NEW YORK — As if Vivendi Universal didn’t have enough on its hands, the Internal Revenue Service is still trying to hit the Gallic conglom up for some $2.7 billion in taxes including interest on DuPont shares it inherited from Seagram.
On the eve of its board meeting in Paris to decide the future of its entertainment assets, Viv U disclosed Monday that the IRS is challenging the tax treatment of Seagram’s redemption of shares in the chemical company DuPont in April 1995.
Meanwhile, John Malone’s Liberty Media Corp. announced Monday that it was pulling out of the bidding for the Viv U entertainment assets. Execs said analysis of the assets indicated there were not enough synergies with other Liberty businesses to justify the expected asking price. Liberty remains a major stockholder in Vivendi Universal.
The IRS is seeking $1.5 billion in tax plus interest (which amounts to another $1.2 billion accrued since 1995). Viv U said Monday that it will contest the IRS claim in U.S. Tax Court.
This hefty liability, which Viv U carries on its books, dates back to Seagram’s 1995 purchase of MCA-Universal from Matsushita. Seagram had sold a large chunk of its 24% stake in chemical giant DuPont to help finance the deal and exploited a tax loophole to defer capital gains tax on the shares at the time. Vivendi inherited the shares when it purchased Seagram along with the Universal assets in 2000. But as long as the liability remains on Viv U’s balance sheet, investors have not been able to factor in the value of Vivendi’s remaining 16.4 million DuPont shares, which are worth around $650 million.
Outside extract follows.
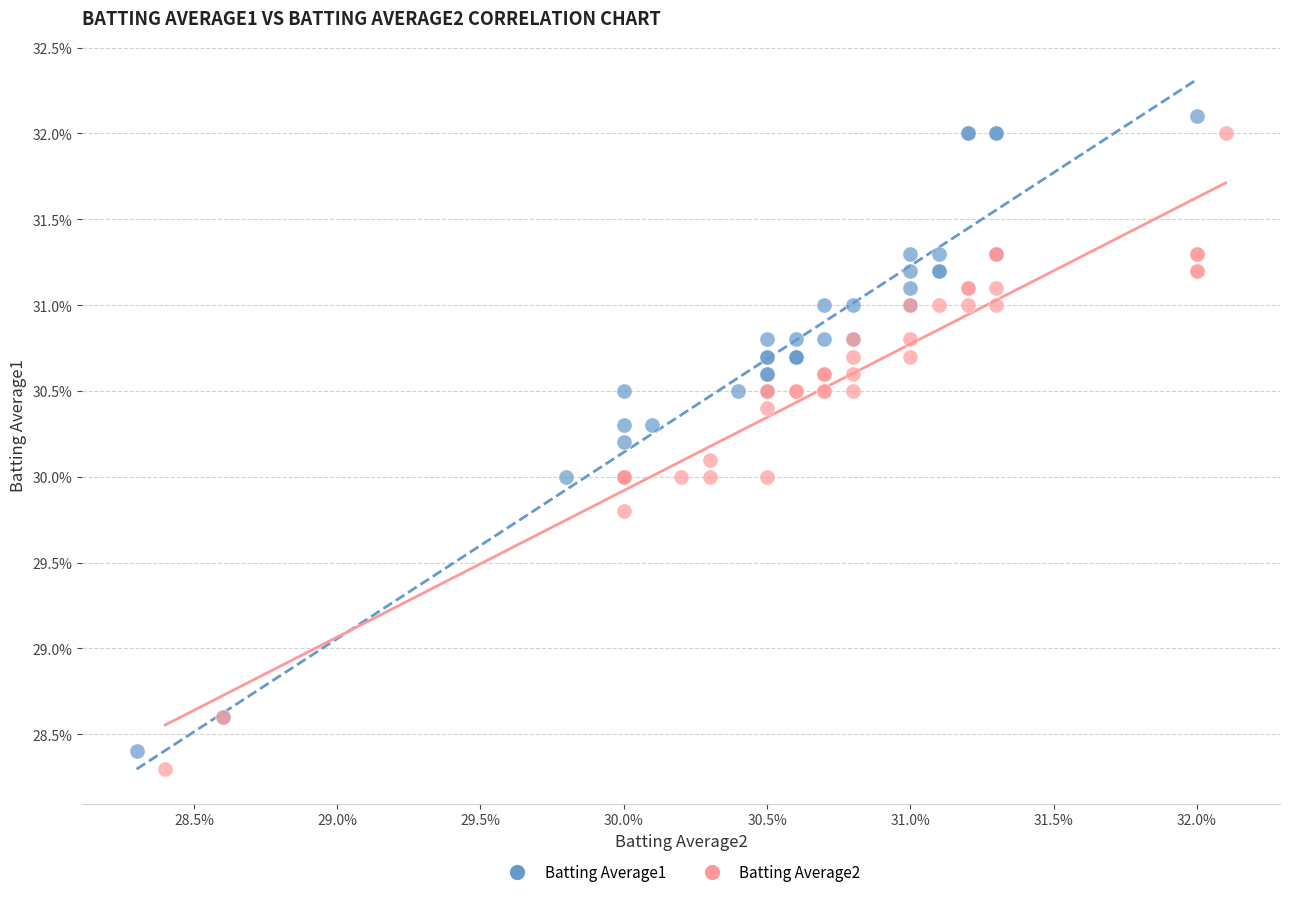

Which series contains the lowest Y value?

Batting Average2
The IRS has been contesting the tax treatment since 1998, and Viv U had been fighting the claim actively over the past year.
“Vivendi Universal continues to believe that the tax treatment is fully compliant with U.S. tax laws in force at the time,” Viv U said in a statement. “While the outcome of any controversy cannot be predicted with complete certainty, Vivendi Universal believes that this dispute with the IRS will be resolved so as not to have a material adverse effect on its financial statements as a whole.”
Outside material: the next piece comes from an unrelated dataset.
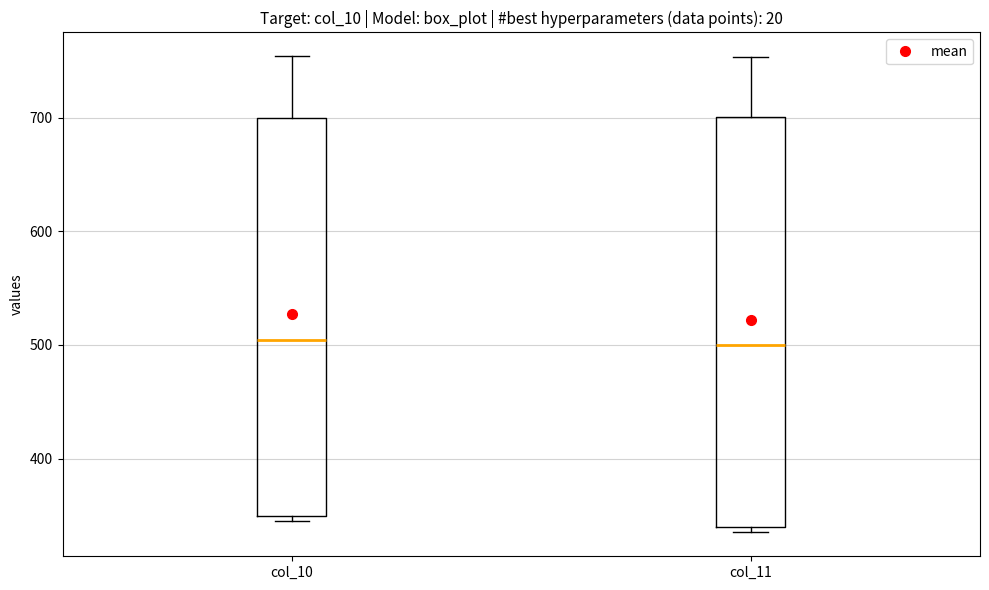

Which box is the tallest, from its lower edge to its upper edge?

col_11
Most analysts did not seem overly concerned with the IRS’ latest threat in an ongoing dispute, which they are confident Viv U can defer and fight in the courts for many more years before it creates a major financial problem.
Still, it’s just another tax headache to add to the list of complex legal footnotes to Vivendi Universal Entertainment’s impending sale. Company is still in dispute with Barry Diller’s InterActiveCorp over some $630 million Diller claims his company is owed for taxes incurred on dividends it received from its VUE preferred stock. InterActive sued for its claim, which Viv denies it is obliged to pay, citing three separate legal opinions. The case is still winding its way through legal proceedings, though InterActive has not recently pursued the matter further.
Viv U could also be obligated to pay up to $600 million to Seagram to cover the Bronfman family’s own capital gain depending on how much of VUE they ultimately sell.